Seven opposition parties that are in the process of merging have issued a statement condemning the government for violation of democratic and human rights of citizens.
Oromo Freedom Movement Party, Afar People’s Freedom Party, Afar People Justice, and Democratic Party, Ethiopian Democratic Union, Ethiopian National Unity Party, Ethiopian People’s Revolutionary Party, and All Ethiopian People Unity Party have jointly issued a statement condemning the mass arrest, intimidation, and harassment of individuals, according to a report by DW Amharic on Thursday.
Democratic and human rights violations that are being observed in the country currently testify that the ruling Ethiopian People’s Revolutionary Democratic Front (EPRDF) is not free from its past illegal practices and that it will never be free from it, said the statement by the parties.
For the parties, the arrest of party officials and members resembles government arrests in the past which was carried out with the pretext of “terrorism.”
The parties said that mass arrest and intimidation has intensified following the June 22 killings of Amhara regional authorities in Bahir Dar and Senior Ethiopian Defense Force commanders in Addis Ababa.
They also demanded an independent and “unambiguous” investigation into the killings and disclosure of the findings to the Ethiopian people and the rest of the world.
The cases of senior regional government authorities in Amhara region who are behind bars in connection with the June 22 incident, which the government calls “coup d’état”, should be investigated and that they should be released, the parties added.

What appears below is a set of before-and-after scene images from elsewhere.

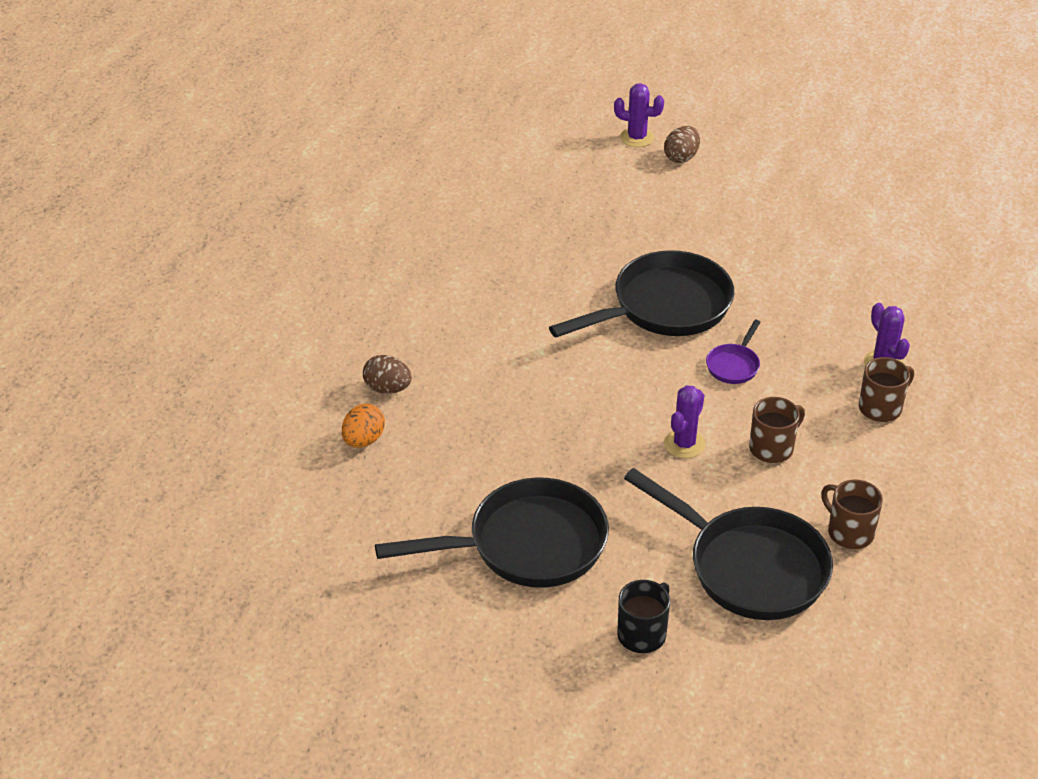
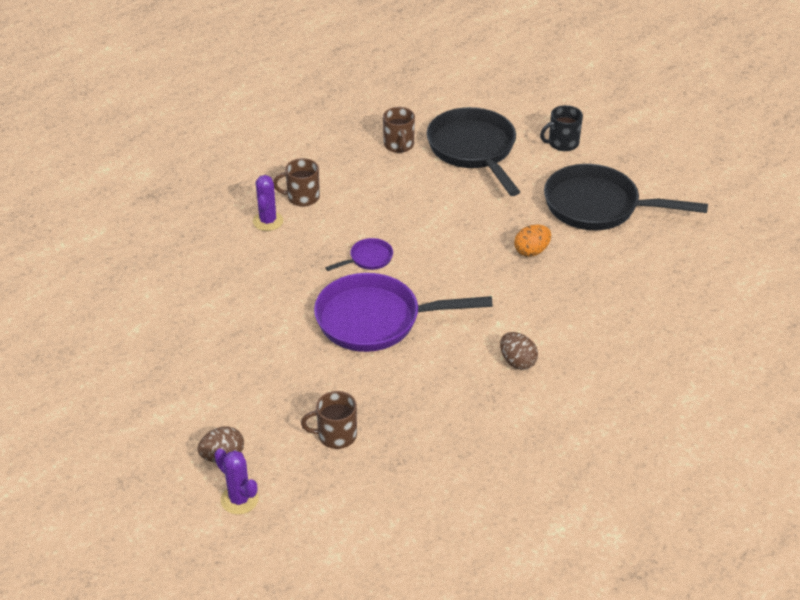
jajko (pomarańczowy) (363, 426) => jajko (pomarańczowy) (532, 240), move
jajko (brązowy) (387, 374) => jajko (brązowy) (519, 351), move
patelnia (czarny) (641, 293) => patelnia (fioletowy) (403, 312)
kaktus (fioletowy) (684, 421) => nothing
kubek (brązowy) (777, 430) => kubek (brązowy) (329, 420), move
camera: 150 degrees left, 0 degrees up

Recent killings in South Ethiopia with the pretext of demand for statehood, the status of Addis Ababa and the arrest of members and leaders of Baladera Council, a movement that is campaigning for an elected city government for Addis Ababa, are also issues that the statement discussed.
In connection with Sidama referendum-related killings, the opposition parties demanded the Ethiopian government to bring those who are responsible for it to justice.
As to the status of Addis Ababa, the seven opposition parties mentioned above stated that Addis Ababa belongs to all Ethiopians – and this is a response to Oromo Democratic Party – a party that emerged dominant after TPLF lost power in the coalition at the Federal level – which claimed that exclusive ownership of Addis Ababa belongs to ethnic Oromo.
As well, the parties called for the release of arrested members of the Baladera Council.
Meanwhile, another major opposition group in the country, Oromo Federalist Congress (OFC), suspended one of its executive members, Negasa Odo Dube, over a scandal related to US$22,000 which was collected from the party’s supporters in the Diaspora. According to a report by local media, Negassa was suspended after he refused to give the funds to the party. OFC’s statement, in Oromo language, that suspended Negassa was signed by Merera Gudina, the party’s chairman.